WORK TO BE COMPLETED — Continue the account below of a visit to Cambridge, NY, and its weekly newspaper, picking up after its final sentence.

DOCUMENT SECTION —

================================

I’m currently lining up my next Cambridge visit, and whichever I go to will be one of the Cambridges that has its own identity. Figuring out which are which is the first challenge.
Today, I’m returning to Cambridge, NY, to add to the stories from the village.
In many towns (including Cambridge, MA), local news is covered by a weekly newspaper. In Cambridge, NY, the paper is the Cambridge Eagle, whose publisher is Ashleigh Morris. I chatted with Ashleigh toward the end of my visit, by which time I had figured out some of the village’s stories but also had new questions.
To start, Ashleigh helped me understand how such a small village ends up split between two administrative towns. She said that the towns predate when the village was created in the 1880s by filling in a swamp that separated the east and west sides. But she certainly didn’t fail to see some pitfalls in the arrangement. For example, she said that the State of New York removes snow on the main roads (both Main Street and Park Street are state roads), while the village clears the sidewalk. For some county roads, the county pays the town to plow. Without that arrangement, town snowplow trucks would drive straight over snowy county roads on their way from town road to town road.
But then we moved on to discuss the Cambridge Eagle itself. The Eagle focuses its coverage on the towns of Cambridge, White Creek, and Jackson, as well as the surrounding five towns of Hoosick Falls, Salem, Bennington, VT, and Greenwich. And she described these towns as a network of services that residents of each village might call on. For example, Cambridge has a bookstore, Greenwich has a Hannaford supermarket, and Salem has many small businesses, so folks get to know their neighboring communities. “Because we don’t limit ourselves to what’s here, we get to know other villages.”

================================

RECORDED DATA —
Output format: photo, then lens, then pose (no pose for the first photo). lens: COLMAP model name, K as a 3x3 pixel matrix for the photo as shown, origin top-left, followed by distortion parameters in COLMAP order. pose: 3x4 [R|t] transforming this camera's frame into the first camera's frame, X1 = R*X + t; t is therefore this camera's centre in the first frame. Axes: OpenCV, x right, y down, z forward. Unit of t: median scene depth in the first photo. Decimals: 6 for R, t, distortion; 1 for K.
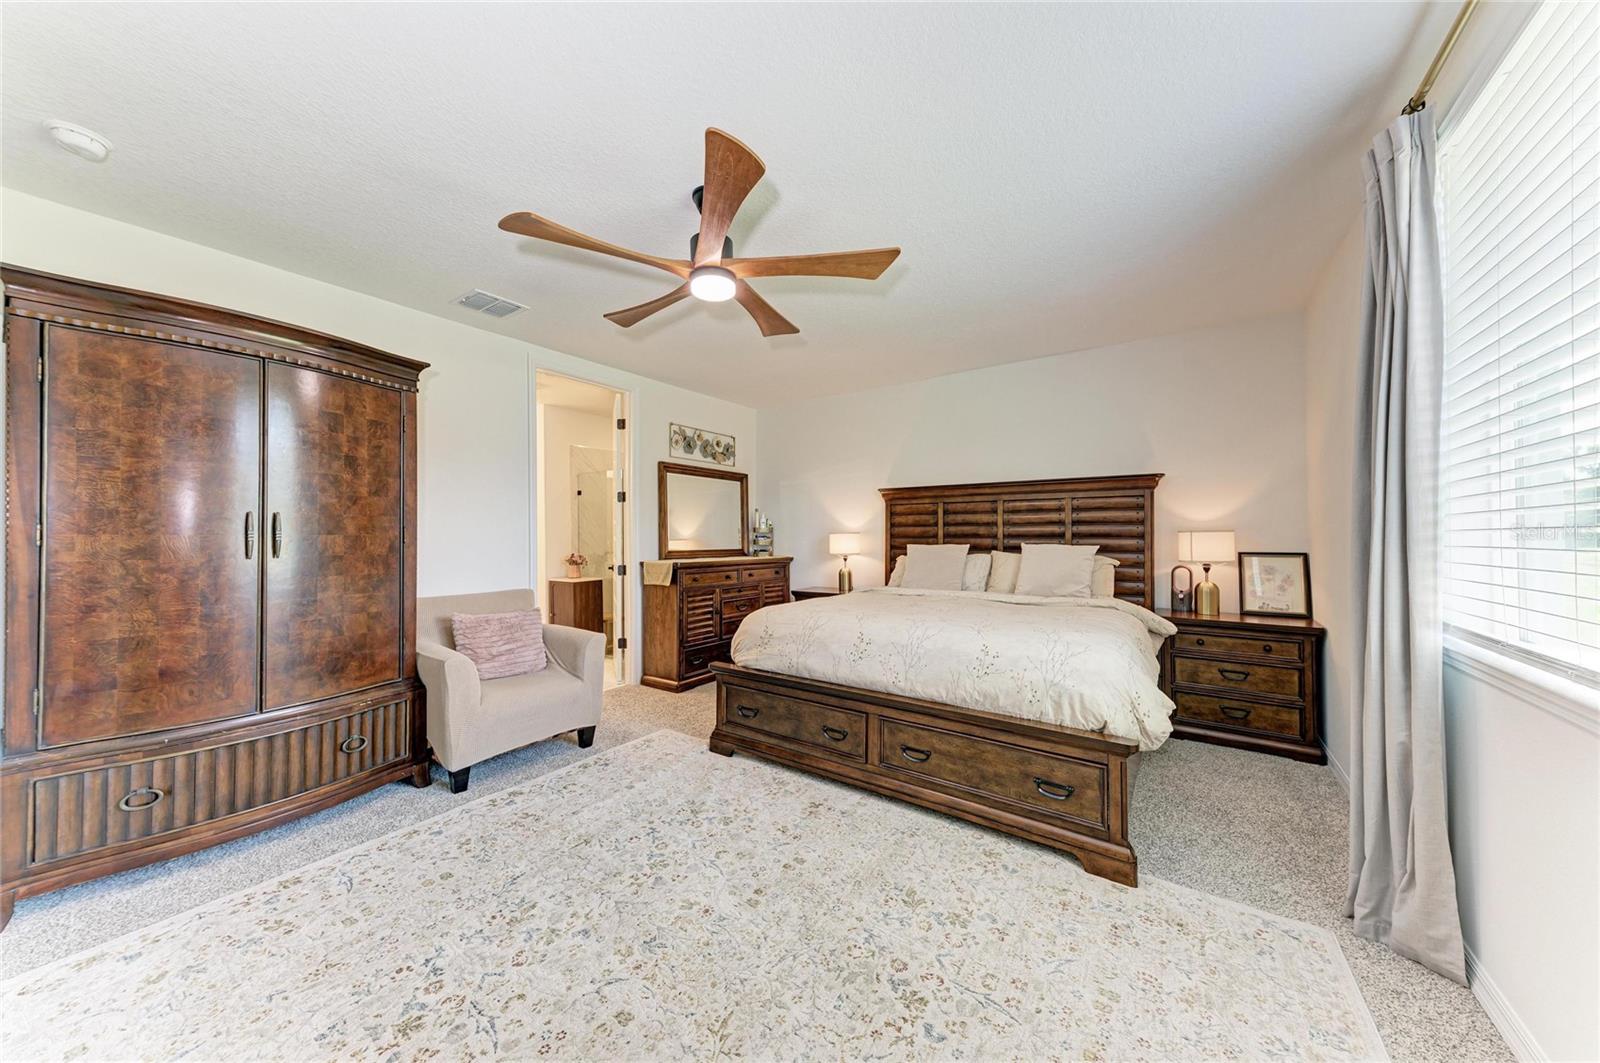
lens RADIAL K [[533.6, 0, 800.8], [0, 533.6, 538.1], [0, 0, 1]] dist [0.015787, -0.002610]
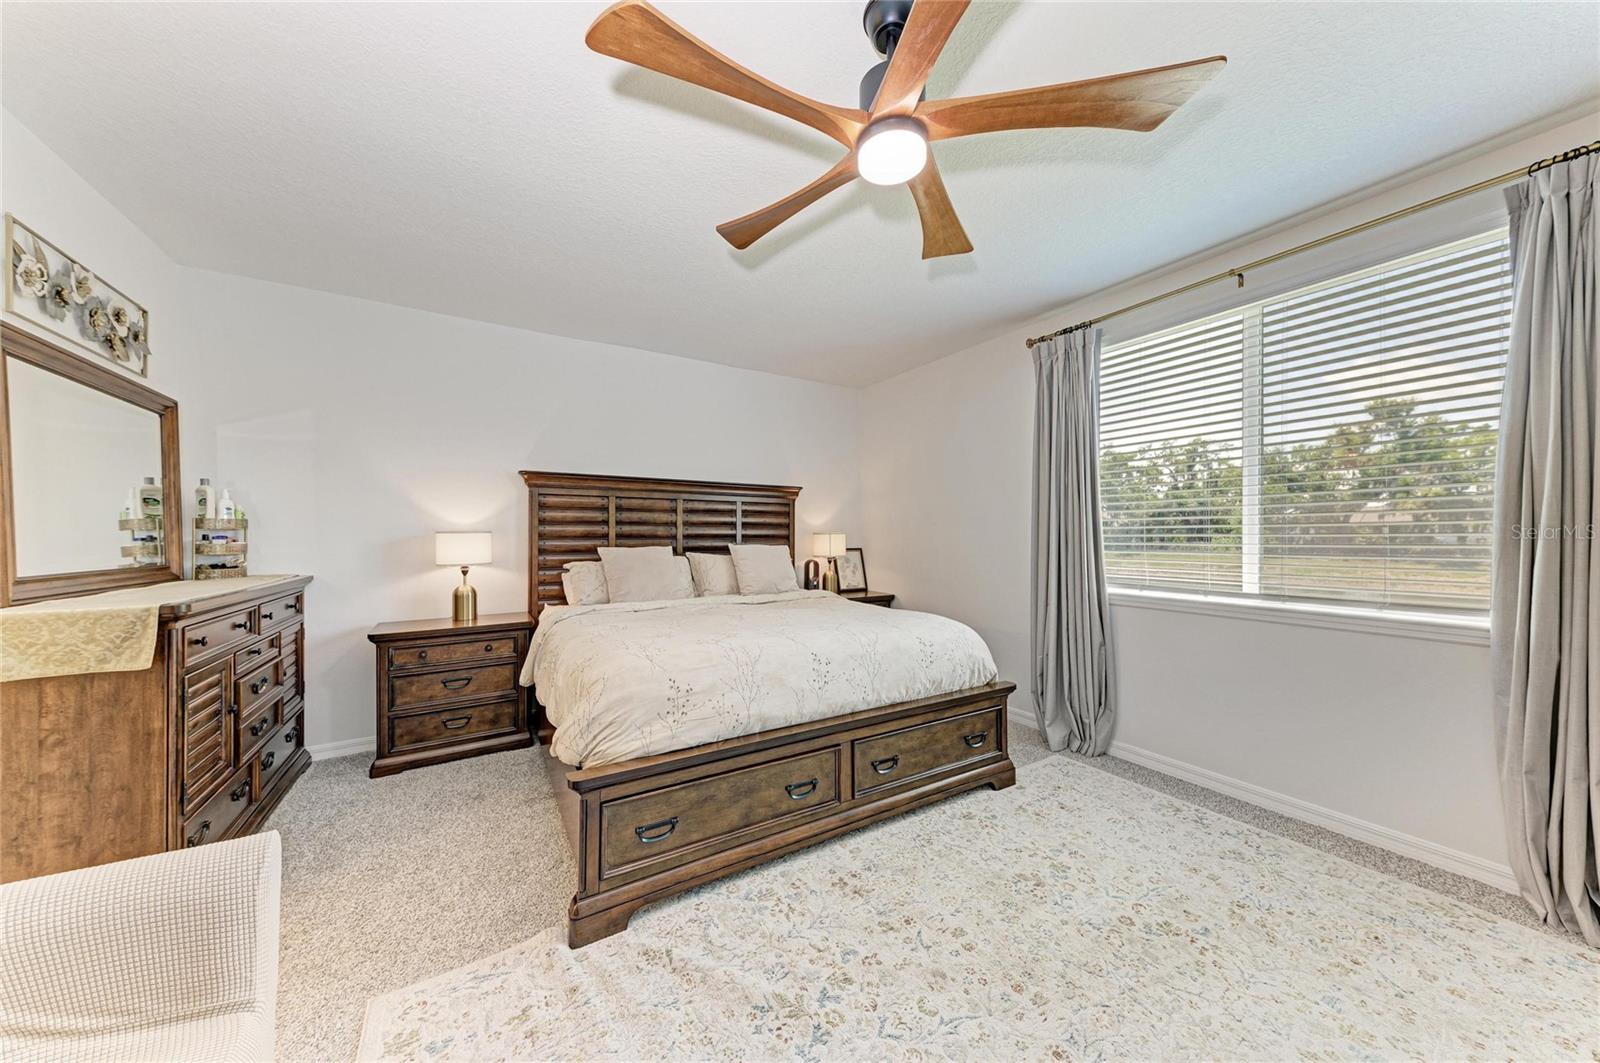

================================

RESPONSE BELOW —
The paper tries to cover all the local government meetings, as well as whatever is going on at the Cambridge Central School. In addition, from its earliest days, the Eagle has offered church groups a way to get their news out. In fact, the paper uses Biblical passages to fill extra space in each edition. At its height, the paper averaged 48 pages per issue. Now (in a trend facing most newspapers) it tends toward an average of 24.
Ashleigh describes the paper, which she recently bought from her father (who greeted me when I arrived) as a family affair. There is one reporter, but much of the rest of the work (reporting, editing, printing) is done by family members. Ashleigh said she has “worked for the paper since I was old enough to read and write. All of the big stories of my life were news stories.”
These days, with the abundance of news sources out there, Ashleigh told me, “People buy the Eagle to see what their neighbors are doing, what their grandkids are doing, or how the football team has done. There’s a lot of loyalty to our paper.” The general area has several other weekly small-town papers, and Albany’s Times Union covers stories of regional interest. She described some of the challenges of running a local newspaper, such as wanting to go deeper into stories, so that it isn’t always negative news that dominates.
Ashleigh and I also discussed several topics that had come up in other conversations. She told me the sewer system that is needed to allow greater development would cost $18 million. She sees infrastructure development as something the village requires “to survive.”
And inevitably our conversation circled around to the Cambridge Central School, which she called the “unifying factor” in the town — “the one single place in this area that draws everyone together. And we’re really focused on our kids.”
Ashleigh had her years living outside of Cambridge, and she has visited her parents’ long-ago home in Staten Island, so she is clear about her affection for Cambridge. “This is the community we built. It doesn’t matter what’s going on outside.” She sees her school classmates starting to move back with their own families and, with the newspaper to run, it sounds like she’ll be staying there for a while.
How would you describe Cambridge?
I would describe Cambridge as a big family. I’m from a big family – I have ten brothers and sisters – and I think there are always disagreements and agreements and bad things that happen, but you come together at the end when you need something.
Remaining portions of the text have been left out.